Но скоро каски и сабли наших храбрых кирасир сверкают уже на редуте, огонь которого сразу прекращается. Он взят! Трудно представить, что мы почувствовали при виде этого блестящего подвига, которому нет, может быть, равного в военных летописях народов. Каждый следил глазами и хотел бы помочь руками этой кавалерии, когда она переправлялась через рвы, перескакивала через заграждения под картечью, и восторженные крики понеслись отовсюду, когда редут был взят. Эту атаку вёл Коленкур, нашедший себе здесь славную смерть.
От обладания этим укреплением зависела судьба сражения. Чувствуя его значение, к нему устремились многочисленные колонны русских. Момент был важный. Мы получаем приказ наступать. Вскоре мы сталкиваемся с неприятелем. После нескольких атак он в беспорядке отступает от редута. Но успех дорого стоил нам, и мы потеряли здесь много людей…

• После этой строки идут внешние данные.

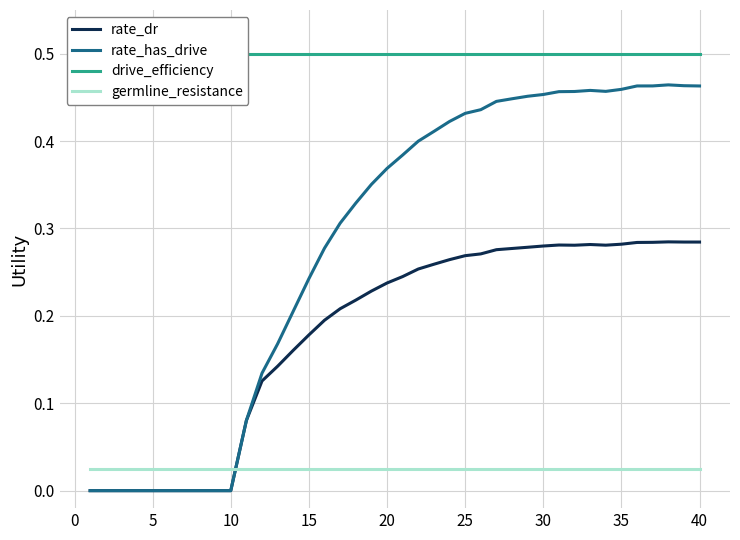

The value of rate_has_drive at 10 is -0.2. True or false?

False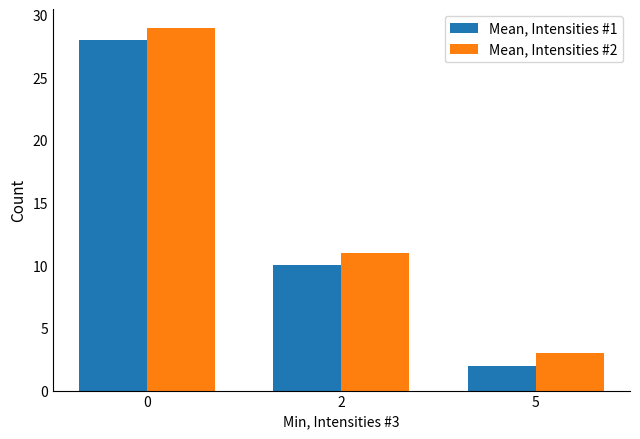

List the series in order of their overall mean, highest first.

Mean, Intensities #2, Mean, Intensities #1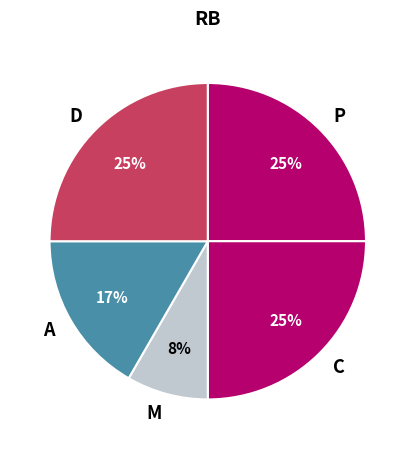

Which category has the smallest portion of the pie?

M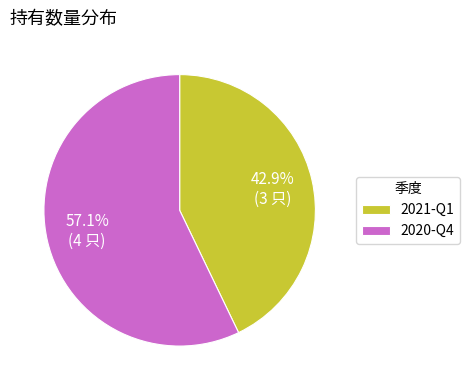

Which category accounts for the majority?

2020-Q4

День кончался. Я присоединился к своему корпусу, опять вступившему в битву, так же как и моя артиллерия, вправо от редута, где мы оставались еще час после того, как стемнело. Ибо, хотя битва и была выиграна, неприятель всё ещё стоял против нас на сильных позициях; на нас сыпались пули и ядра. Пальба прекратилась, только когда совсем стемнело. Тогда все корпуса расположились биваками, и я провёл ночь с частью своих пушек на позиции, которую мы первою взяли в это утро. Холод был очень чувствительный, у нас не было топлива и почти не было припасов, но в сознании успеха мы забывали о лишениях за рассказами о подвигах. Но усталость скоро заставила нас погрузиться в глубокий сон.
Эта битва, названная французами битвой на Москве, а русскими — Бородинской, началась в 6 часов утра и продолжалась до наступления ночи без перерыва. С обеих сторон огонь был ужасен. Обширное пространство, на котором шла битва, было во всех направлениях изрыто ядрами, и потери были громадны с обеих сторон. Русские весь день шаг за шагом отстаивали свои позиции, становясь на новую, когда не могли удерживать старой, с которой мы их оттеснили, и только среди ночи массы их начали окончательно отступать к Можайску.
Во время битвы они, по обыкновению, отправили нам в тыл и на фланги многочисленные отряды казаков, которые внесли беспорядок в наши обозы, оставленные в 4 верстах от поля сражения. Даже наутро они произвели нападение на наше правое крыло неподалеку от императорской квартиры; но первый отряд, взявшийся за оружие, прогнал их к их армии.
Я уверен, что если бы использовано было одушевление войск, если бы движения их были целесообразны и атаки единодушны, сражение вышло бы решительное и русская армия была бы уничтожена. И такого успеха можно было добиться в 9 часов утра, после взятия большого редута. Общий натиск на русскую армию, поколебленную этим блестящим успехом, вероятно, загнал бы её в бывший у неё с тылу лес, в котором были проложены только узкие тропинки. Но для этого было необходимо присутствие императора; он же оставался всё время на одном месте правого фланга со зрительной трубою в руке и не показывался вдоль остальной цепи. Если бы он употребил те решительные приёмы, которые дали ему столько побед, если бы он показался солдатам и генералам, чего бы только он не сделал с такою армией в подобный момент! Может быть, война закончилась бы на берегах Москвы. Такие мысли приходили на другой день офицерам и старым солдатам при виде количества пролитой крови: неприятель уступил нам несколько миль опустошённой страны, и надо было опять сражаться.